The princess (Robin Wright) is a reluctant bride whose one true love was supposedly murdered by pirates. When they are finally reunited, she must make the agonizing decision to marry her betrothed in order to save her darling Westley’s (Cary Elwes) life. She resigns herself to a life without love so that the one person she cares for can be spared.

Westley forgives Buttercup (That’s her given name. Really.) for promising to marry the corrupt Prince Humperdink (Chris Sarandon), and why shouldn’t he? She had the courage to keep going when she thought her one true love was dead! She went into the fire swamp with him and nearly died!
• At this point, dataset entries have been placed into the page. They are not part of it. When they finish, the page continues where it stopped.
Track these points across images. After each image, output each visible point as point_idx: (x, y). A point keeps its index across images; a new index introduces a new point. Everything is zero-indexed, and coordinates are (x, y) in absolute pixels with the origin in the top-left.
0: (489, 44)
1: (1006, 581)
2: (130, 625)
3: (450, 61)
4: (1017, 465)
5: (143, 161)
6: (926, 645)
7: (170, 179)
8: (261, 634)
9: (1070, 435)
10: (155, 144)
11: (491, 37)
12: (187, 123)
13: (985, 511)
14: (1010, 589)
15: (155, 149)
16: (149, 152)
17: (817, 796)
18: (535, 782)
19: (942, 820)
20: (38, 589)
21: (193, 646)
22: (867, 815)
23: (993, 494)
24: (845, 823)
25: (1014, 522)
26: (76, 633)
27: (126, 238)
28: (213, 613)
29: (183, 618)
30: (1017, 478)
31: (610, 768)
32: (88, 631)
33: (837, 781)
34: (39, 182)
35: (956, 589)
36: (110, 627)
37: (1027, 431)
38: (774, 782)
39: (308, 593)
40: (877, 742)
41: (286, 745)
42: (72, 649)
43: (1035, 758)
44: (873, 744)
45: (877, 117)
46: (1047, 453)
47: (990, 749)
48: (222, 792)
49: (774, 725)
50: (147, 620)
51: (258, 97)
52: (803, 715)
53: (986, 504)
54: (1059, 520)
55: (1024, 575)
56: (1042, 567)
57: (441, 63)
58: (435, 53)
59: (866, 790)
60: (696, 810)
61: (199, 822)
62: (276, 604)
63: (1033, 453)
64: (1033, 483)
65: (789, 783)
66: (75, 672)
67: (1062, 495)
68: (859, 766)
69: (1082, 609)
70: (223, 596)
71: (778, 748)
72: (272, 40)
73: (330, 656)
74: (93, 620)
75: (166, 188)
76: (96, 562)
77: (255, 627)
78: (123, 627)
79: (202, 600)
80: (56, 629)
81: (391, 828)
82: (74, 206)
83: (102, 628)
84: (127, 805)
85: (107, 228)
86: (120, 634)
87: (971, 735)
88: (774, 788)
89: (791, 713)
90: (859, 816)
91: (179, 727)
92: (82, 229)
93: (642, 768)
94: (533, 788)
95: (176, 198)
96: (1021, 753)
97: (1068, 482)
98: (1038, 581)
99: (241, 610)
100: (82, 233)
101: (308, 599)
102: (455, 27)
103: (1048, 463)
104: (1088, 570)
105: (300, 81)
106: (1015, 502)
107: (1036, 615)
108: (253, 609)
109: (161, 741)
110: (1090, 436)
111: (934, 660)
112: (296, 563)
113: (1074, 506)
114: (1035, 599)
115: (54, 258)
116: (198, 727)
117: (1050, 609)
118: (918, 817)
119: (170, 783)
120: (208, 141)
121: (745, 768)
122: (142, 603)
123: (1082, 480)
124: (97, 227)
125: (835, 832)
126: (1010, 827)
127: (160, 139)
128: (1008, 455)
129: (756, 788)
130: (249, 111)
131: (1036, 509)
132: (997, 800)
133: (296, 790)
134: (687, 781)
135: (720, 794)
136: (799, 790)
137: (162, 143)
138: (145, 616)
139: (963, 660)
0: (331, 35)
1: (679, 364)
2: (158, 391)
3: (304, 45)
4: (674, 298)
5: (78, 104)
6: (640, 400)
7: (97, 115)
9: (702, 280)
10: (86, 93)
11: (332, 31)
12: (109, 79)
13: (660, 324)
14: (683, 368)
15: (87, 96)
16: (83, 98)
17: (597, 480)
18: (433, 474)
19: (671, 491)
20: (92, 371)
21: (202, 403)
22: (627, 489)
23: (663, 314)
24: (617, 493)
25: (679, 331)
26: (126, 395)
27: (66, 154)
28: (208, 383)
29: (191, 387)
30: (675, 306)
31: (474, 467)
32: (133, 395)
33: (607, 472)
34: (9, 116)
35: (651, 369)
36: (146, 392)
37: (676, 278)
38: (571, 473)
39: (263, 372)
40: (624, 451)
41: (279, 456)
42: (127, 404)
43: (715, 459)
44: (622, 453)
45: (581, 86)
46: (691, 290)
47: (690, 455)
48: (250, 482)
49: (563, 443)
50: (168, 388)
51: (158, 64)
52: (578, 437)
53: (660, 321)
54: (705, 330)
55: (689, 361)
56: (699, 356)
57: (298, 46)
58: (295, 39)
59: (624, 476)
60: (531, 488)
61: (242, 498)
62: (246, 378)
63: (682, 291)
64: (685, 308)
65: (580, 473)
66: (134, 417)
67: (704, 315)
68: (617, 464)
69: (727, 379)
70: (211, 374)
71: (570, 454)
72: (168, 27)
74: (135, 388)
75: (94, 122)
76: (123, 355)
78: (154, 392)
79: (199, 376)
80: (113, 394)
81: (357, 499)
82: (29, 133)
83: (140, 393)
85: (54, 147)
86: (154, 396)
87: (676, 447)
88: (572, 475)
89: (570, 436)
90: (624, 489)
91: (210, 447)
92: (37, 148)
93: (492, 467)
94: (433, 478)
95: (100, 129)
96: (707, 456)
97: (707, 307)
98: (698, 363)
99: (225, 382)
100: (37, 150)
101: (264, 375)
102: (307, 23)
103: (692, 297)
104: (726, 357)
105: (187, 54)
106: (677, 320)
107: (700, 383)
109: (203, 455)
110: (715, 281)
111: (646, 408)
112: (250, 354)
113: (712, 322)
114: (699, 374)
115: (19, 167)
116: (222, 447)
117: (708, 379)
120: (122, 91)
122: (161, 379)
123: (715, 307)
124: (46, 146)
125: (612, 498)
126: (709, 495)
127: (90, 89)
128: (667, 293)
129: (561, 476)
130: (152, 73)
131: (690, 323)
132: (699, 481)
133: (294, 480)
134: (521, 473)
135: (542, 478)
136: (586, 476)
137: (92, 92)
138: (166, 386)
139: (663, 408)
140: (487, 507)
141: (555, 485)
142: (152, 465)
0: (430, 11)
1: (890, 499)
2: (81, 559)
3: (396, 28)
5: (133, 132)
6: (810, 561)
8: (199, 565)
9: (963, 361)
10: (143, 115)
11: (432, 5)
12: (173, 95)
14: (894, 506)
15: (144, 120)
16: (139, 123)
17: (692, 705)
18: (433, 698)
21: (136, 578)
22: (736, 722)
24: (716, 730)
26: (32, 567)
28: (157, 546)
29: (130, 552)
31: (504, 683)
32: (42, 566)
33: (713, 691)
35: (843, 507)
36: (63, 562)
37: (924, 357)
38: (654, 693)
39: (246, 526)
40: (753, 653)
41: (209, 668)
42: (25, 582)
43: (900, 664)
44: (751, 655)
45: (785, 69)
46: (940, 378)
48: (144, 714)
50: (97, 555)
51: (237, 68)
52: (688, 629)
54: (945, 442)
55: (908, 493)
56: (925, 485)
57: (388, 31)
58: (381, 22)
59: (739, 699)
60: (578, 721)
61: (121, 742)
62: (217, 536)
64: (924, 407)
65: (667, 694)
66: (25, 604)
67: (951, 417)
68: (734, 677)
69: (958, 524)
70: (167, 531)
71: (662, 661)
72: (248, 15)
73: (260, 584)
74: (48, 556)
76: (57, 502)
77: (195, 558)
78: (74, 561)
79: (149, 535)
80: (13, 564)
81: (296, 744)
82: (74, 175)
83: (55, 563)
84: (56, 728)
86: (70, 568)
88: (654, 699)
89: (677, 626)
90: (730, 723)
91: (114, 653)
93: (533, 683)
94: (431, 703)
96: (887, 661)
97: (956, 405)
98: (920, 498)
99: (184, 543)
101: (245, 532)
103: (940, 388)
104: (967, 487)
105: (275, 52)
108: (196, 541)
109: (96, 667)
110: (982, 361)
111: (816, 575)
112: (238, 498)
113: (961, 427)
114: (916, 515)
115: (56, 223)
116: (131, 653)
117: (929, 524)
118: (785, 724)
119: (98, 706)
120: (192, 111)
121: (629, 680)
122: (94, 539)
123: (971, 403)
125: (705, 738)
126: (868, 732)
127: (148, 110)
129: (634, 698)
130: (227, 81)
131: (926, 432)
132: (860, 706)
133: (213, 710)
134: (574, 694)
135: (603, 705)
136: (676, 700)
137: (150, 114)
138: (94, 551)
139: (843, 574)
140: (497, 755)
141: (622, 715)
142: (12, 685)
She stood up to her lying fiancé and would not let his power or anger intimidate her! The other lesson to be learned from this movie is that love is truly a partnership, and success depends upon the effort of both parties. From cooking dinner to fighting off rodents of unusual size, teamwork is essential to any relationship.

Anything worthwhile takes time – from When Harry Met Sally (1989)
On the outermost layer of this romantic comedy is the fallacy that men and women can never be exclusively friends. On the inner layers, you will find that the tale of two friends (played by Billy Crystal and Meg Ryan) is actually a simple story of timing. Timing is perhaps the most important ingredient in the recipe of our lives – and it has to be just right. Both Harry and Sally go through several relationships throughout the course of the movie only to come back to each other. Some might say this was a failure of timing on their part, but I think the sweet ending (just the way we like them) proves that love is well worth the wait.
Follow your heart – from Say Anything.. (1989)
Lloyd Dobler (John Cusack) is my ideal man. He’s passionate about everything! From “the sport of the future” (kickboxing) to “looking for a dare to be great situation,” Lloyd does everything with an unwavering sense of optimism (until his heart is ripped to shreds, more on that later). When he falls for the beautiful and brainy Diane (Ione Skye), Lloyd tries to prove his worth to her overprotective father (John Mahoney) who distrusts him completely, labeling him a “distraction” from his daughter’s goals. Diane takes a cue from her father the moment she feels things are getting too serious between them.

Though initially heartbroken, Lloyd finds the strength to forgive Diane and spends a night outside her window, a love song blaring from his boom box (one of the best romantic scenes from any ’80s movie). Many of us have felt the pressure to succeed and when coupled with new feeling of attraction and love, the situation can become almost unbearable. While there is certainly nothing wrong with chasing after your ambitions and using your powerful brain, your heart needs use too, and its instincts should be followed in combination with logic and planning. Be like Lloyd, not Diane…sorry Diane.

So maybe you thought that all you could get from romantic comedies are false expectations about love; that it would be easy and there would be fireworks and pop ballads playing every time you sit close to your partner. Romantic comedies have a lot to teach us if we only look past the endless kisses in the rain and the last minute airport dashes (let’s face it, TSA has put the kibosh on that one). Love may not always play out like it does on the silver screen, but we can try and learn from the many mistakes made by the star-crossed lovers of 1980s cinema.